Electron-phonon relaxation and excited electron distribution in zinc oxide and anatase

TL;DR

This paper introduces a first-principles method to evaluate the time-dependent electron distribution in semiconductors, specifically applied to ZnO and anatase TiO2, revealing relaxation times and distribution characteristics relevant for photocatalysis.

Contribution

The paper develops a novel first-principles approach to model non-equilibrium electron distributions and relaxation dynamics in semiconductors under excitation.

Findings

Quasi-stationary distribution in ZnO is Fermi-like, rising linearly with excitation energy.

Relaxation times are within 500 fs for ZnO and 100 fs for anatase.

Energy transfer rate to phonons is about five times lower in ZnO than in anatase.

Abstract

We propose a first-principle method for evaluations of the time-dependent electron distribution function of excited electrons in the conduction band of semiconductors. The method takes into account the excitations of electrons by external source and the relaxation to the bottom of conduction band via electron-phonon coupling.
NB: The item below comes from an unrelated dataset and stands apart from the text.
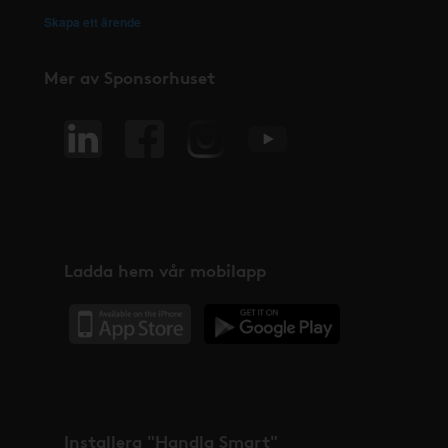
Skapa ett ärende
Mer av Sponsorhuset
Ladda hem vår mobilapp
Installera "Handla Smart"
The methods permits calculations of the non-equilibrium electron distribution function, the quasi-stationary distribution function with steady-in-time source of light, the time of setting of the quasi-stationary distribution and the time of energy loss via relaxation to the bottom of conduction band. The actual calculations have been performed for titanium dioxide in the anatase structure and zinc oxide in the wurtzite structure. We find that the quasi-stationary electron distribution function for ZnO is a fermi-like curve that rises linearly with increasing excitation energy whereas the analogous curve for anatase consists of a main peak and a shoulder. The calculations demonstrate that the relaxation of excited electrons and the setting of the quasi-stationary distribution occur within the time no more than 500 fsec for ZnO and 100 fsec for anatase. We also discuss the applicability of the effective phonon model with energy-independent electron-phonon transition probability. We find that the model only reproduces the trends in changing of the characteristic times whereas the precision of such calculations is not high. The rate of energy transfer to phonons at the quasi-stationary electron distribution also have been evaluated and the effect of this transfer on the photocatalyses has been discussed. We found that for ZnO this rate is about 5 times less than in anatase.